Having the array of connected devices, I need to read some basic information about the type of the device.
Based on Device type I will apply other logic further.
Here is an example.
Arduino detected new device, let say push button, connected and assign to it address 0xF1. I reading some memory position on EEPROM where I stored device type. So, I read this and see that the type is "push button". Next, I connected another device, let's say it variable resistor. Arduino assign to it address 0xF2 and read the same memory position on EEPROM. Type is "variable resistor". Finally I connected another push button device with address 0xF3.
As a result I have an array of 3 devices, one of them is "variable resistor" type, two of them is "push button" types. Now arduino, based on device type must be able to read state "pressed/unpressed" from button devices, and current voltage from "variable resistor" devices.
I do understand code to access device by address and read some memory value like this:
Wire.beginTransmission(8); // transmit to device #8
Wire.write("x is "); // sends five bytes
Wire.write(x); // sends one byte
Wire.endTransmission(); // stop transmitting
I do understand that there is a ton's of sensors, including buttons and potentiometers to do the same, but I want to build my own kinda sensor.
But I do not understand:
what chip's I can use to communicate through I2C
how to build a circuit and wire it with I2C and button or I2C and resistor or I2C and let's say 3 led in a row to light them up individually.
how memory value on "device" changed because of user action's, like pushed button by human.
another example of custom "sensor", hopefully will not confuse you more is this:
I have device communicating with arduino via I2C - the same button again, but in this case with some logic.
When I push button once, device must store value 1, push again - will store value 2, push again - value 3, push again - will reset value to 0. The rest of the logic the same: I need via I2C access device and catch that button was pushed and read current value of pushes (1,2,3 or 0).
SDA & SCL (and Gnd) are the I2C bus signals.
They don't work the way you describe.
In your scenario, Arduino is the Master, and the other devices Slaves.
The Slaves can only respond to a request from a Master, and they must have some smarts to recognize their address sent by the master and respond to it.
What you could do is have each device create a common interrupt when it is plugged in, and have a unique address, say 126 (of the 128 available). When the Master sees the interrupt, it can scan all the addresses, updating a list of all the ones it sees below 126. If there is a response at 126, it can tell that device which address it should start using instead.

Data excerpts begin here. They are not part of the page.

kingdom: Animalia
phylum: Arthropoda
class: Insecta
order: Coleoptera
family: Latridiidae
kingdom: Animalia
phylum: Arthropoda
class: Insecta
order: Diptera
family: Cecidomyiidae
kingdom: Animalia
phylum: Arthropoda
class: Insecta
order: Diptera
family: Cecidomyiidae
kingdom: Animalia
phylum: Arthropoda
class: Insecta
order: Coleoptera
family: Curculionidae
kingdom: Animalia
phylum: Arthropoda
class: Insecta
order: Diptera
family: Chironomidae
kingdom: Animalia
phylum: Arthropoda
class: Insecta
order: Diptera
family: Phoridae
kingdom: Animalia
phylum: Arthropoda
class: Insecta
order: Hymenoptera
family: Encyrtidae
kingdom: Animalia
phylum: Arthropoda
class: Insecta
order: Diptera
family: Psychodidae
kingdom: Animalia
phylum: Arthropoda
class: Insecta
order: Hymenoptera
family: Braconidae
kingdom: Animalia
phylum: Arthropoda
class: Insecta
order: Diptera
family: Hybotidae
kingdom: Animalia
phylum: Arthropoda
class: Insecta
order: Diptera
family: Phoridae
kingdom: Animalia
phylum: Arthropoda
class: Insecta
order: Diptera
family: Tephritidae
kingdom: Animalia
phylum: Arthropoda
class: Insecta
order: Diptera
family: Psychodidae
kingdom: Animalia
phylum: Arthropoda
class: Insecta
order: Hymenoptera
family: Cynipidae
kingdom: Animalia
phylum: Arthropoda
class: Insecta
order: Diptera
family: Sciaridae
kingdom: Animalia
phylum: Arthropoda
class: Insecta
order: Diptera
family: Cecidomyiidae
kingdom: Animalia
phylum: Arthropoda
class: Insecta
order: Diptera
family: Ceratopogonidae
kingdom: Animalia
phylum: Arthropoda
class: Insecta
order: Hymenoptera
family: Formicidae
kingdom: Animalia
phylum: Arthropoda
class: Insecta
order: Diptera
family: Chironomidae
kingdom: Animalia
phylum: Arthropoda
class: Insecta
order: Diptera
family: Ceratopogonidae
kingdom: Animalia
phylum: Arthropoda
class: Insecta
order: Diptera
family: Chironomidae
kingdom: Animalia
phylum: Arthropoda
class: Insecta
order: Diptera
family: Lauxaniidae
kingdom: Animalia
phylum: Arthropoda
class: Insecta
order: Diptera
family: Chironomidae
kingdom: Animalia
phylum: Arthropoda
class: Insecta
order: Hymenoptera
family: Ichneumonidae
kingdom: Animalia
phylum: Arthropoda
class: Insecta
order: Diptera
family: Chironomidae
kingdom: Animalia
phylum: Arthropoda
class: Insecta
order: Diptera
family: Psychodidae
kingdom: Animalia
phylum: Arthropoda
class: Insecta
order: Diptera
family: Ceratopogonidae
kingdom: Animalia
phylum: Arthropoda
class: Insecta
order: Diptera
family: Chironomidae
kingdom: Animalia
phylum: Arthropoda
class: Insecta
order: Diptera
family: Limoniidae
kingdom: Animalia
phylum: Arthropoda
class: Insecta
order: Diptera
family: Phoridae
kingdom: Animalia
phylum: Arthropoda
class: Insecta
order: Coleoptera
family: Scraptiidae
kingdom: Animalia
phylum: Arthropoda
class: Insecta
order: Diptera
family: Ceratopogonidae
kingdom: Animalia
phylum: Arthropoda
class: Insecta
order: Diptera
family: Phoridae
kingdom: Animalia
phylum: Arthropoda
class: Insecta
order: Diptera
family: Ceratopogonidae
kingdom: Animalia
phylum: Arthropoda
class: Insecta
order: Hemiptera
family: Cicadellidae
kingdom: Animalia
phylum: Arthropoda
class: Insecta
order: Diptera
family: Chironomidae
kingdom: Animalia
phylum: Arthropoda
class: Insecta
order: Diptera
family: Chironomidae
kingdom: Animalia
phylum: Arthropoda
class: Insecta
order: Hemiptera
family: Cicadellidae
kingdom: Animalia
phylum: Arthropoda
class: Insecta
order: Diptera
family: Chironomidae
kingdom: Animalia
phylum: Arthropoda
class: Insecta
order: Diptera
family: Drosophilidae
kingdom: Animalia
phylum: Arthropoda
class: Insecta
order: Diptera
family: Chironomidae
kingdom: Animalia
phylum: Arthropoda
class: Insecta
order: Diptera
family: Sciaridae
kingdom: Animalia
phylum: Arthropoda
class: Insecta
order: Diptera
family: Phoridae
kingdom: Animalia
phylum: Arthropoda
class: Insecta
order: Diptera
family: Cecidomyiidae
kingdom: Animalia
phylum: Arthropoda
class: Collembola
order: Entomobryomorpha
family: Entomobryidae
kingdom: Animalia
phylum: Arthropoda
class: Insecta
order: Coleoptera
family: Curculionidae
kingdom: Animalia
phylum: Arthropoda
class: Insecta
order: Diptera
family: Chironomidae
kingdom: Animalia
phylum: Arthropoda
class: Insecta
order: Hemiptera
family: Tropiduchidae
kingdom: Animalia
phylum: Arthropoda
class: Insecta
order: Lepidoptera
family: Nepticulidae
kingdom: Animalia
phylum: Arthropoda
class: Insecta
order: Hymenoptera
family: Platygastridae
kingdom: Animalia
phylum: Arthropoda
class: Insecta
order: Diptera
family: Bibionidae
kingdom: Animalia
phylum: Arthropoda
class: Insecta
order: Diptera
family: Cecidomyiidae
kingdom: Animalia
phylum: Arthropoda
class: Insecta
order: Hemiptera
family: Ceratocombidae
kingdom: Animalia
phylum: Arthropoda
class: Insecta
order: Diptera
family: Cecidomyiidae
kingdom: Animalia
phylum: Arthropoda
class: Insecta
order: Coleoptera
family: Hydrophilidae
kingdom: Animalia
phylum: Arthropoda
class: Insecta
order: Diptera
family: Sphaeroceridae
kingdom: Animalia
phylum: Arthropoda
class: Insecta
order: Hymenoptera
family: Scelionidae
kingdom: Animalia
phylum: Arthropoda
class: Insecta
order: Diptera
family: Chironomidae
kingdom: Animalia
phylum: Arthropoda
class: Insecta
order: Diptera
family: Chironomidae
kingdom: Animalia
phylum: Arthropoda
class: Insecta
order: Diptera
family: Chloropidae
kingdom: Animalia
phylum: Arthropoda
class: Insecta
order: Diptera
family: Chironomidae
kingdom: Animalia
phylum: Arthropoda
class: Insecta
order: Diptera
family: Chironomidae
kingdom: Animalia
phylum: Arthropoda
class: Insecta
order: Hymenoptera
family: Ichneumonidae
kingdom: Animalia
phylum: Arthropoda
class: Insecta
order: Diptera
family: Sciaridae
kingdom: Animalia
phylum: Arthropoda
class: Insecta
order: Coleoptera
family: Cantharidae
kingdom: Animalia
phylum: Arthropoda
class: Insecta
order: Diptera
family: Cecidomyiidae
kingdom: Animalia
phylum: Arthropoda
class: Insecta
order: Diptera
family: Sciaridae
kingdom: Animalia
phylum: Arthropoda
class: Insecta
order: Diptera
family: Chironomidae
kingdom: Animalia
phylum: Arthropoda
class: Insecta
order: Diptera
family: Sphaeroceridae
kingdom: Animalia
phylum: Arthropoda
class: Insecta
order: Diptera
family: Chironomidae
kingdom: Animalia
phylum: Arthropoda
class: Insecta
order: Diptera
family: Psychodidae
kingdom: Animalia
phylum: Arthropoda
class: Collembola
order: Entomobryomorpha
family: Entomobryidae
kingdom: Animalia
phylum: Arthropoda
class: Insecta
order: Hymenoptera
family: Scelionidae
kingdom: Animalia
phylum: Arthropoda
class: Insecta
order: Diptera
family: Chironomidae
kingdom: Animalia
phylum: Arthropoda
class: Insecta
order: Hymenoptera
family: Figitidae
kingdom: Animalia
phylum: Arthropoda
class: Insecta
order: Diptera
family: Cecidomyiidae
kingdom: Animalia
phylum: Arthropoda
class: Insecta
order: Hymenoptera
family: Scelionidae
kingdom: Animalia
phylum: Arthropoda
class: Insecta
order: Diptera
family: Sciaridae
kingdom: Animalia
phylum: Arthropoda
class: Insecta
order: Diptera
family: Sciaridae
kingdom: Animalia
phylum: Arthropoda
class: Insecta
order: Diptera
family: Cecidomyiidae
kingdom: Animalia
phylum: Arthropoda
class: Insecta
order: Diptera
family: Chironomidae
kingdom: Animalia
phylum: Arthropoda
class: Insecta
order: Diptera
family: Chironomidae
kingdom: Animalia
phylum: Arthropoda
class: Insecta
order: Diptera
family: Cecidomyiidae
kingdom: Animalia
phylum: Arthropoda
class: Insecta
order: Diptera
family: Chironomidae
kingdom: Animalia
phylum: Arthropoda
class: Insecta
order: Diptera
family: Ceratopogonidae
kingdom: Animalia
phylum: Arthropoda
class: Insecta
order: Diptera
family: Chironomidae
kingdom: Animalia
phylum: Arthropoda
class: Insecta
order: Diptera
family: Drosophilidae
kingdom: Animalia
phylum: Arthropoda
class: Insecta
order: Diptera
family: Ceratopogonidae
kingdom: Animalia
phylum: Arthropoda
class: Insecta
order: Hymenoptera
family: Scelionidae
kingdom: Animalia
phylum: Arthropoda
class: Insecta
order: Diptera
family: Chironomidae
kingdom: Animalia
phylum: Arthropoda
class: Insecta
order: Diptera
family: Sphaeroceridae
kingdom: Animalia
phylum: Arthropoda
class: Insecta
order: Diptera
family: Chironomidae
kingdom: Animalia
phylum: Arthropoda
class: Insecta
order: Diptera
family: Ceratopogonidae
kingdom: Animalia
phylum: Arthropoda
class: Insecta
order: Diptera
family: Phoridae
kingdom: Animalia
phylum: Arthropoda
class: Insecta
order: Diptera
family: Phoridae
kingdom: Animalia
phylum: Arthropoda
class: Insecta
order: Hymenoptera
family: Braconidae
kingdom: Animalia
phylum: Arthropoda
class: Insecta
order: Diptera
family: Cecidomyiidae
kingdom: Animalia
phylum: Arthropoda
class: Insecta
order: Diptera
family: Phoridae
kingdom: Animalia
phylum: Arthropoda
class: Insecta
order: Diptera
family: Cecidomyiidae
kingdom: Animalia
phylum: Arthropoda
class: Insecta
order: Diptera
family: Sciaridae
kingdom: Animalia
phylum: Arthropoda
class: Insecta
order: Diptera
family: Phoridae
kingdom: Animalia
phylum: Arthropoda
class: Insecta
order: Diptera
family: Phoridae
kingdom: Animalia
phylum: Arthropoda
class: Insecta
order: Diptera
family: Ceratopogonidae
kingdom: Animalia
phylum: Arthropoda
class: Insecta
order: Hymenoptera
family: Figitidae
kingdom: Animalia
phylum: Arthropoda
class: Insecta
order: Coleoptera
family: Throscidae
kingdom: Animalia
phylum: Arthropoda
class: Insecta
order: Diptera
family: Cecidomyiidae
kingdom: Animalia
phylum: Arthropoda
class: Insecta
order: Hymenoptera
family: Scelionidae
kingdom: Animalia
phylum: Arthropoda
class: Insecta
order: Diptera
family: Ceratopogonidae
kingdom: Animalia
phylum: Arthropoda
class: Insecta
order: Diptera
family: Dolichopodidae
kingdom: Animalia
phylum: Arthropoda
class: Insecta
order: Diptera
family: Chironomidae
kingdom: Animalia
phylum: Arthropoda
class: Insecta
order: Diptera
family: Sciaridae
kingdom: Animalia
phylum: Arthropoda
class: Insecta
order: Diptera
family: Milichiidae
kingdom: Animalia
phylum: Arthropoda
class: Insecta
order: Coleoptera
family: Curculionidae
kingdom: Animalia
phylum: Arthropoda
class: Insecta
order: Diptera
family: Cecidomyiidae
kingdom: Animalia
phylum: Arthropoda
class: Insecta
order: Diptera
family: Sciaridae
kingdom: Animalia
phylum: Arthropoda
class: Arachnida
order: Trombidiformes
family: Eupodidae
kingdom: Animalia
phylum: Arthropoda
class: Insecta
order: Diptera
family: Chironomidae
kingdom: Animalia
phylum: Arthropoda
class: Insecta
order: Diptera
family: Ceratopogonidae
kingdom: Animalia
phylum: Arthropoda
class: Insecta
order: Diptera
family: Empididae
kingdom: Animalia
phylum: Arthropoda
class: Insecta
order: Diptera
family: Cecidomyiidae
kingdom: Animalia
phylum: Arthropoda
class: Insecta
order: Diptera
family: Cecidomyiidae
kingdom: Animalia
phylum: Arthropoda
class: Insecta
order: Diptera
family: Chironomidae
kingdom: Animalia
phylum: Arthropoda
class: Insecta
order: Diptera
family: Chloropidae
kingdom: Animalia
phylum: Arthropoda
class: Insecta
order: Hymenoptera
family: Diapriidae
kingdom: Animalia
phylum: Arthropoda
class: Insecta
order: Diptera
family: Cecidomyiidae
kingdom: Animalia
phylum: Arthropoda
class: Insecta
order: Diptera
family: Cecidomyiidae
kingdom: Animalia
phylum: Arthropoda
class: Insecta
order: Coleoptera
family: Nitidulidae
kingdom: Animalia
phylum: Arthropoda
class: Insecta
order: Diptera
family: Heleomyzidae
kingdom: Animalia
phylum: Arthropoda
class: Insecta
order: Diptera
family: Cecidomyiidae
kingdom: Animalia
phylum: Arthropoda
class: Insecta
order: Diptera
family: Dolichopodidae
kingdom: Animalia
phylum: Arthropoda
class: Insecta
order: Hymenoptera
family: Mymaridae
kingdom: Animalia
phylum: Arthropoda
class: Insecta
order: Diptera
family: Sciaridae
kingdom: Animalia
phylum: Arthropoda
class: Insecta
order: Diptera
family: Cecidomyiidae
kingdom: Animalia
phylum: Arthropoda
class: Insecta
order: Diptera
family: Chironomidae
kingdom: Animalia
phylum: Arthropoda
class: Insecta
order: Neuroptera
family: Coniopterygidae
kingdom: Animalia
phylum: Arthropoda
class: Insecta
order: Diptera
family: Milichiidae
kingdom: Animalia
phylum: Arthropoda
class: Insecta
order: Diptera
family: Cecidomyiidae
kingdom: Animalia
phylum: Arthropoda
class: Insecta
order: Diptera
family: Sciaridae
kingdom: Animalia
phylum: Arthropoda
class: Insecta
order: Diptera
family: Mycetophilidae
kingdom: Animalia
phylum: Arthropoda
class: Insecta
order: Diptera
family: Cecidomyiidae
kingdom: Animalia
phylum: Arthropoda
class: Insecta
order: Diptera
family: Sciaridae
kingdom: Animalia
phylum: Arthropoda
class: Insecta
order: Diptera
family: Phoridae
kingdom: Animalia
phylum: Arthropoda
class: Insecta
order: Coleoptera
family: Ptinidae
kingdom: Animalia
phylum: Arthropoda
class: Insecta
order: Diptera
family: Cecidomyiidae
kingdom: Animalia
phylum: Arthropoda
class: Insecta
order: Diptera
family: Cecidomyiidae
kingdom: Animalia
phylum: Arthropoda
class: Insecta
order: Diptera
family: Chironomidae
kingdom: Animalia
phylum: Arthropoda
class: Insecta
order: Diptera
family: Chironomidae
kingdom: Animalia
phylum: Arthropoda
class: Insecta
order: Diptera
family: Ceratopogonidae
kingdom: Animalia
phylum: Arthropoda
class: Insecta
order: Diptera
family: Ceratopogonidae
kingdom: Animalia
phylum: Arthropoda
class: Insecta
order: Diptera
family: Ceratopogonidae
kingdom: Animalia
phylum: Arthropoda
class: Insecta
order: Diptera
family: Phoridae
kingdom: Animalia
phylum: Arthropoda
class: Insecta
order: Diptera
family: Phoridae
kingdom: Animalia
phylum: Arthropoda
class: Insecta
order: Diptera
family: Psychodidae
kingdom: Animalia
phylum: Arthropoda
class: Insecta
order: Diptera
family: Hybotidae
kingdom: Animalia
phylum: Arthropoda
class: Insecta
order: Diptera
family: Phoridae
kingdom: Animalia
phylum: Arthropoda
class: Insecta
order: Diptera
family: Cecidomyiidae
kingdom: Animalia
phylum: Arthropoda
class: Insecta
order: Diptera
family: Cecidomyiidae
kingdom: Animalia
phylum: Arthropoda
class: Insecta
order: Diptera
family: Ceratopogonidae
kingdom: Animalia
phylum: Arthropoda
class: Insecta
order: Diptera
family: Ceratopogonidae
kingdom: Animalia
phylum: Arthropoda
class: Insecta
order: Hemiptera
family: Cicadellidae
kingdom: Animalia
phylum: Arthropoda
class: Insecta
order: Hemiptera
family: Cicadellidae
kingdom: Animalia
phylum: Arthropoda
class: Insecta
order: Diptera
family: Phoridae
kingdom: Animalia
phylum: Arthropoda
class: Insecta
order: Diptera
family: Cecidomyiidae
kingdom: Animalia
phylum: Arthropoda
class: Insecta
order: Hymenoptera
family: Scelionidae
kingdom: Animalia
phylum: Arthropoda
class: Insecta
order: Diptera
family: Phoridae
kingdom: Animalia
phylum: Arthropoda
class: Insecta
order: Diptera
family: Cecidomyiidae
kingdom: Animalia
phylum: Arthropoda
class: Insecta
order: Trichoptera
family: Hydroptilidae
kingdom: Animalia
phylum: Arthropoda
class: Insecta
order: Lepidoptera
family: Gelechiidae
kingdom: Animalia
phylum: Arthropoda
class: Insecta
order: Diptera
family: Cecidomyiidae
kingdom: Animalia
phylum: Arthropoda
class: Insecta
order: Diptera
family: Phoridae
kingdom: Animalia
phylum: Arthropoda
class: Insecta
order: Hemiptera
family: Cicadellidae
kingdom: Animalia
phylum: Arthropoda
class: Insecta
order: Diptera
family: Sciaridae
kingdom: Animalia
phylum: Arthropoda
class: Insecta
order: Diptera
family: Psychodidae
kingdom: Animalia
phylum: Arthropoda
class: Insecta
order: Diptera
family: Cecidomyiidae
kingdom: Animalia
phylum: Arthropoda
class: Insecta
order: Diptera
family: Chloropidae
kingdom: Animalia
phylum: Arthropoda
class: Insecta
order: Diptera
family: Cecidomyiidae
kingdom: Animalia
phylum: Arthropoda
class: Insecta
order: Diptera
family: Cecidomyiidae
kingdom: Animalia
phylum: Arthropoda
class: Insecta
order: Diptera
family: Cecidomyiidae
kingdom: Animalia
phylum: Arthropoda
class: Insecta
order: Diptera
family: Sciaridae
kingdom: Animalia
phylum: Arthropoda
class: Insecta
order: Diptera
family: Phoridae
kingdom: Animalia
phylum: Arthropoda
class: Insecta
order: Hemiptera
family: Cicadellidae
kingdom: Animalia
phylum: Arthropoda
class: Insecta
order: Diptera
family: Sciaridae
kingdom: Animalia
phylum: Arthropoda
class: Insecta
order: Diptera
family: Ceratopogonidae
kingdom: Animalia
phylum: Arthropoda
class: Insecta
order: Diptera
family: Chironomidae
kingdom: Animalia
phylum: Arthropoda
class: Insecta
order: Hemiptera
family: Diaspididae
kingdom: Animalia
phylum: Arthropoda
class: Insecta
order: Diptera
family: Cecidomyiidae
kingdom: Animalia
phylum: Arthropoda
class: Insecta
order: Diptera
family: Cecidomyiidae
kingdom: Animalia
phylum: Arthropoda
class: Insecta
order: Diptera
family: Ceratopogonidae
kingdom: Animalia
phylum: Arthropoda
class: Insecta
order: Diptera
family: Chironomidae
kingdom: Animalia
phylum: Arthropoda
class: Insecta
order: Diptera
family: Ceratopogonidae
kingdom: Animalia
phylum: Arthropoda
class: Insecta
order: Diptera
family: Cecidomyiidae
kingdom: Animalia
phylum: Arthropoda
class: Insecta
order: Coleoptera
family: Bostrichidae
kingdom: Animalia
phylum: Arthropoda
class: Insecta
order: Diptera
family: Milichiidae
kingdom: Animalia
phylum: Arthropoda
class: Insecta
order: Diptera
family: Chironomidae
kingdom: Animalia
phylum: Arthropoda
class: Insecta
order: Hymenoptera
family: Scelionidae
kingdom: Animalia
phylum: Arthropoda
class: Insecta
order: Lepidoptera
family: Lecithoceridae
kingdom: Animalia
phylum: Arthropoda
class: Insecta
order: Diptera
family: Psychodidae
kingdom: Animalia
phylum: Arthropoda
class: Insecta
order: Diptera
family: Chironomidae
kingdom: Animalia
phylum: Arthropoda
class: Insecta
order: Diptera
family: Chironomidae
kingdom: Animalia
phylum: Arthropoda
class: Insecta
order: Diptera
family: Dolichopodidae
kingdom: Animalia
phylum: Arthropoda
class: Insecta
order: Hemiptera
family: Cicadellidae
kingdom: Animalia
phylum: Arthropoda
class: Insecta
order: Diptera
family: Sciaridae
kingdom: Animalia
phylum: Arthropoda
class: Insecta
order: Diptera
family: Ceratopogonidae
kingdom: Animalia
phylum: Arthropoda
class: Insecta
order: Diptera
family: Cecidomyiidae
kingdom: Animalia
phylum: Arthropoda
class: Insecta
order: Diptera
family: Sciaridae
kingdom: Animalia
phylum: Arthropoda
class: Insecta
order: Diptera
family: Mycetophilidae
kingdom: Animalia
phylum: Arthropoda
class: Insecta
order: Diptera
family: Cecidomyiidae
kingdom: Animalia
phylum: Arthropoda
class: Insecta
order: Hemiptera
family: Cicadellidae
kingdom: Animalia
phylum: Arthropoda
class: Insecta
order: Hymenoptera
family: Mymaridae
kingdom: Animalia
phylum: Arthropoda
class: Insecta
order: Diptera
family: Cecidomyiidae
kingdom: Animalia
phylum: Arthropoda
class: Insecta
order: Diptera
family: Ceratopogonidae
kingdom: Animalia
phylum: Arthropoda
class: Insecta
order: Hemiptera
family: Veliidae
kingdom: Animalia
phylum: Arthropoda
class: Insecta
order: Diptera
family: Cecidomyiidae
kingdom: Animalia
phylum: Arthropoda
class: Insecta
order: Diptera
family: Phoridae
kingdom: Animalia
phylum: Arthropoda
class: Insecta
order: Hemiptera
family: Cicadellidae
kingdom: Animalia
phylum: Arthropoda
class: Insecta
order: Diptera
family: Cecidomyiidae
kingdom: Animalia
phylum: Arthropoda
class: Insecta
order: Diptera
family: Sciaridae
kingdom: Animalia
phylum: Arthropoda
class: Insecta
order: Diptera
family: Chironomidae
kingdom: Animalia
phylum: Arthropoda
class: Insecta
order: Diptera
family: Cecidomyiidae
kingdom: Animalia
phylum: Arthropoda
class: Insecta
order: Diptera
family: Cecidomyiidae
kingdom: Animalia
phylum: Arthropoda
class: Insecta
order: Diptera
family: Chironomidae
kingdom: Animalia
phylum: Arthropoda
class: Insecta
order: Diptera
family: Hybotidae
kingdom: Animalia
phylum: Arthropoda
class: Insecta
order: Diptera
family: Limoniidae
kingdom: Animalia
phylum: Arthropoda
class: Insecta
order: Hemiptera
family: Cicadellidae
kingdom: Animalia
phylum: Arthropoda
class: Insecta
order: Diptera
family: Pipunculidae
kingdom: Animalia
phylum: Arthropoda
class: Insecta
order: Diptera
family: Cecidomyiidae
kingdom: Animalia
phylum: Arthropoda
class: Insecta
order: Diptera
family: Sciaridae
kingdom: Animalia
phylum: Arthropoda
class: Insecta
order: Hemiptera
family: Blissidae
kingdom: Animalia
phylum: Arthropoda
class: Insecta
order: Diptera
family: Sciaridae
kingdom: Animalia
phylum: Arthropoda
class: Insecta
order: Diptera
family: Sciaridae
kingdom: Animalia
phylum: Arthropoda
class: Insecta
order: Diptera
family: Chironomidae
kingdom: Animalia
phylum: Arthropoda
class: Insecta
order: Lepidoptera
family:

When a known device needs attention, it can use a different common interrupt, the Master can scan the devices to find who needed attention, and then run the appropriate query for that particular device to get it's attention.
Hope those concepts help. You will need some smarts at each device, can be a smaller Atmega part that supports I2C.
Take a look at some of these, this can be added to your IDE and the parts run like regular Arduino parts. You may need a Programmer to set them up (not just a USB/Serial interface adapter)
CrossRoads:
The Slaves can only respond to a request from a Master, and they must have some smarts to recognize their address sent by the master and respond to it.
noiasca:
I2C is "Inter-Integrated Circuit" - more ore less all components on one PCB. So I just wonder, if your 50 sensors are on one PCB or have to be connected via long cables ... which distance to you want to achieve?